His excitement of being able to share in the grown-up world with “grown-up things” runs through my mind. We are in the season of giving as we enter the month of December and I always work so hard trying to find “great” gifts for people because it’s so much fun to see their joy. What it is, though, is that I feel good when I make someone else feel good…..when I give, and someone feels “awesome” because of that. How wonderful to be able to do that for a child.
So this past weekend, I gave the boys the “gift” of tradition. Since at least 1996, I have driven to a small town east of Cleveland to visit one of my best friends from college. Her best friend from high school joins us in making Christmas cookies (2260 cookies this year!). Years later, the group that gathers has grown to between 25 and 30 people and many of them are our children. It’s such a great day for the boys. They run around

Young baker
and play with the other children.
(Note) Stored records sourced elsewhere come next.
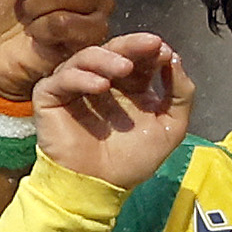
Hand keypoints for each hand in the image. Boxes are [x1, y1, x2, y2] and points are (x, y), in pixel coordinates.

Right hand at [32, 32, 190, 189]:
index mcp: (128, 86)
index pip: (137, 57)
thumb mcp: (170, 128)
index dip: (149, 50)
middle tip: (149, 44)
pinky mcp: (51, 96)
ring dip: (107, 58)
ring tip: (125, 67)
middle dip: (132, 45)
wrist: (99, 187)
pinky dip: (82, 77)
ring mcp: (75, 87)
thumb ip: (180, 95)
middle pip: (114, 50)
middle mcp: (101, 81)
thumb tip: (175, 59)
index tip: (163, 51)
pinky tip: (101, 86)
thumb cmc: (130, 162)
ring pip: (86, 58)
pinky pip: (62, 78)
They taste-test triple chocolate cookies, hazelnut shortbread, coconut pyramids, decorated sugar cookies, chocolate crinkles and chocolate espresso cookies, peanut butter blossums, thumbprints, kolaches, and so many more (probably the only day of the year that I’m not constantly saying “no more treats!”). They stay up as late as their bodies can survive and then wake up as early as possible the next morning to continue to marvel in the abundance of new-to-them toys! They love this day….and it is my gift to them to create such traditions.
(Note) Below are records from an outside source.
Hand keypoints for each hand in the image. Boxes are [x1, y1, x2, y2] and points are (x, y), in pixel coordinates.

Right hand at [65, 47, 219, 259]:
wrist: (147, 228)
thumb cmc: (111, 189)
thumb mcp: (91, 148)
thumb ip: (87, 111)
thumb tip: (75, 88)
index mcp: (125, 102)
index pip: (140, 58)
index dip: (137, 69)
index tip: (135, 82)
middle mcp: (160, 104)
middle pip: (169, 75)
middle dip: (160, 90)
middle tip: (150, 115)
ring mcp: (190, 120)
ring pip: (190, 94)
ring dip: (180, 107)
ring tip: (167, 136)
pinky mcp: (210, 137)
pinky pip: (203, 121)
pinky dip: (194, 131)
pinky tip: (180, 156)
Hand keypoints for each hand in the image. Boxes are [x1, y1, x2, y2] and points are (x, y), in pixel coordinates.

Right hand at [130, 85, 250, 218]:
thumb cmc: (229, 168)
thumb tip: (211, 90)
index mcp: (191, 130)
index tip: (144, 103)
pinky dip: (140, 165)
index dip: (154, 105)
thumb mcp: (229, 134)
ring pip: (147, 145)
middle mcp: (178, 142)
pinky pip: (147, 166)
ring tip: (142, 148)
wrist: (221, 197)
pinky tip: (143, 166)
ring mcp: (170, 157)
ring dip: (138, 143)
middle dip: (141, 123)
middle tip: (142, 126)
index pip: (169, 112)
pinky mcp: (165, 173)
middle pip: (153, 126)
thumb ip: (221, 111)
Naturally, there are so many gifts that I give to my boys – not even thinking about the upcoming swarm of Christmas presents they’ll find under the tree in two weeks. As I trudged back upstairs with Micah just now at 11:22 pm, I realized that in agreeing to stay “just one minute” more with him as he drifted back to sleep, I was gifting him with some time (a pretty precious commodity which is not always my strong suit in gift-giving!).
There are many gifts that other people give to my boys as well – love and attention from
grandparents and other family members, care and education from their teachers and day care workers, and the gift of attention from the men at Cookie Day who wrestled with the boys, threw balls, exclaimed happily at a new skill, and rustled their hair. I thank these men for the gift of making my boys feel special.
And there are many gifts my sons bestow upon me – slobber and snot on my work clothes first thing in the morning, painful cheek from being accidentally whacked across the face, and of course, the favorite gifts of bodily fluids spewing onto floors and carpets in the most unexpectant and triumphant of fashion.
The best gift, though, came from one particular woman…. Miss Hannah …. who carried each boy in her heart and her womb for 9 months and then walked away so that they would experience a new life in my heart. As I contemplate this most wondrous of gifts, I consider the greatest gift of all – the reason we celebrate this time of year, the reason we give so many gifts, the reason we live at all – the newborn in the manger.
Someday, not sure when, but someday, I will be able to read one of your blogs without tears coming to my eyes. What a blessing!
You know I don’t really write that way – I write what is on my heart.